Boyhood is a difficult film to analyze. It’s a film about human experiences and how they shape who we become; the circumstances of our lives that have such a profound effect on us. Mason and his mother both seem to be struggling with understanding the point of their experiences; Linklater doesn’t set out to help us understand the point of it all, in fact, Boyhood may even suggest that there is no point. Our lives are made up of these seemingly meaningless moments that shape so much of who we become; Linklater transforms this minutia of life into a touching, highly relatable story.
Final Verdict: I just really, really like this movie. It’s sweet, intellectually and emotionally stimulating, and beautifully made. Twelve years is a huge commitment for the cast and crew to make and their genuine affection for the project really shows. In the summer, I saw Boyhood almost literally before I got on a plane to Europe for 3 weeks. I was in kind of a weird head-space, already spending too much time reflecting on my life and how I wanted to live in the future. Until the Ambien knocked me out on the plane I found myself thinking of Boyhood a lot. It stuck with me in a way that wasn’t haunting or jarring, but I still cannot seem to shake.
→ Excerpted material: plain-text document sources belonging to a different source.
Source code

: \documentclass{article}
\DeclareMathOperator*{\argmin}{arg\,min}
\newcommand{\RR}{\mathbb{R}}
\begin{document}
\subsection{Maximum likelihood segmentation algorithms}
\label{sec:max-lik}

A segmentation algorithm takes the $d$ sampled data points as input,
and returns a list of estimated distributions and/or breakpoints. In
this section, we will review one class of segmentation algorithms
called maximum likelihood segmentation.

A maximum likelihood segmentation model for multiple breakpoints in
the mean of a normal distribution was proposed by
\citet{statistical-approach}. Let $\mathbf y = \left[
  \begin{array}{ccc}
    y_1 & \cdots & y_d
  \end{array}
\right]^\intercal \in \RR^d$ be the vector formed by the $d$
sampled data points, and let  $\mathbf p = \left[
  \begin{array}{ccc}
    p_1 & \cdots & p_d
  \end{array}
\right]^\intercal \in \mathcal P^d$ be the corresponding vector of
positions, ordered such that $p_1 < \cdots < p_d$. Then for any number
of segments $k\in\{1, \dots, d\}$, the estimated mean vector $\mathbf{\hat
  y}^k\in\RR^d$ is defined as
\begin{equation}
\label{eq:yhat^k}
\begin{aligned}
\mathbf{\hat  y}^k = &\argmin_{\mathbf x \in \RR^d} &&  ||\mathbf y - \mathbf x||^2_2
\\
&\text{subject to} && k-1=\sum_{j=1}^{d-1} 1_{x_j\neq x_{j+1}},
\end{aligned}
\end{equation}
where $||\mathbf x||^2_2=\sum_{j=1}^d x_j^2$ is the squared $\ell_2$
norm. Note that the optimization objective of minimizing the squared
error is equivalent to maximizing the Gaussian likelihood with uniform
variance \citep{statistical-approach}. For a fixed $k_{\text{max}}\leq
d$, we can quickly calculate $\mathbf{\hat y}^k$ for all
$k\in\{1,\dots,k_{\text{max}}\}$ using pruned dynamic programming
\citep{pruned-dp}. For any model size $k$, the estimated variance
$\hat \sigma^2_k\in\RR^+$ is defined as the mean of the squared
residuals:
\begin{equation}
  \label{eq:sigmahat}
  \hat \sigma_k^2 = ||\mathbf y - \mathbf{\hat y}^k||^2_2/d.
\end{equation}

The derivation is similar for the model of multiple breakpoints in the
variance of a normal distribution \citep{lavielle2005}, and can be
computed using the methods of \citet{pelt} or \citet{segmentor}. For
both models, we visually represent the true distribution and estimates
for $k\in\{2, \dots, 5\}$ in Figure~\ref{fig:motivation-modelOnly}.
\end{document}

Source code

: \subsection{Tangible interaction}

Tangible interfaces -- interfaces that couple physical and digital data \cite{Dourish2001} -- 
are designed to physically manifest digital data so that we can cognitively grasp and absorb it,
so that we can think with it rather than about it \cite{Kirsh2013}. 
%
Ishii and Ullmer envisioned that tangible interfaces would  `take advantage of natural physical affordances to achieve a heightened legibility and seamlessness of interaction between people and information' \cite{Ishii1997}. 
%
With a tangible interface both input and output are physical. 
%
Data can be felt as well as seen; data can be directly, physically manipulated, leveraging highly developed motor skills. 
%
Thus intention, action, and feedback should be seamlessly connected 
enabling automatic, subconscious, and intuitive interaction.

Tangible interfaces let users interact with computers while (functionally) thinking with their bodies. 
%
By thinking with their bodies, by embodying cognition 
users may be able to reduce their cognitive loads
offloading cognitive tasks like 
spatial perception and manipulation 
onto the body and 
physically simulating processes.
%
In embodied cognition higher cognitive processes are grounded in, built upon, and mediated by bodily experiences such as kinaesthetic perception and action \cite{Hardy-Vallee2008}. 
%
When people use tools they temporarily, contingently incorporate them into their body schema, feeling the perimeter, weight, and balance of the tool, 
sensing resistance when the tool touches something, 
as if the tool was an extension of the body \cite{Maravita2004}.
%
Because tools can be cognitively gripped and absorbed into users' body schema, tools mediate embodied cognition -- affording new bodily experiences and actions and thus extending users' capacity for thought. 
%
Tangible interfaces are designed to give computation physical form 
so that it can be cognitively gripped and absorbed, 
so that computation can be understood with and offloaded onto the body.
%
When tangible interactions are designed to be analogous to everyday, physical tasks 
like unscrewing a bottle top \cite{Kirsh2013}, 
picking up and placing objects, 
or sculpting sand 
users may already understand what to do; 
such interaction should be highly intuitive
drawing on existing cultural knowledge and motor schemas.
Awards Potential: Boyhood has been the favorite to win most of the major categories pretty much from the start. It is nominated for 6 Oscars including Best Picture, Director, Supporting Actor, Supporting Actress, Original Screenplay, and Editing. Patricia Arquette will win Best Supporting Actress, I would bet a vital organ on that, and there’s a strong possibility that Sandra Adair will win for Editing. The competitive split this year is between Birdman and Boyhood in the Best Picture and Director categories. Right now the competition is so tight, the outcome of that vote could change with the wind.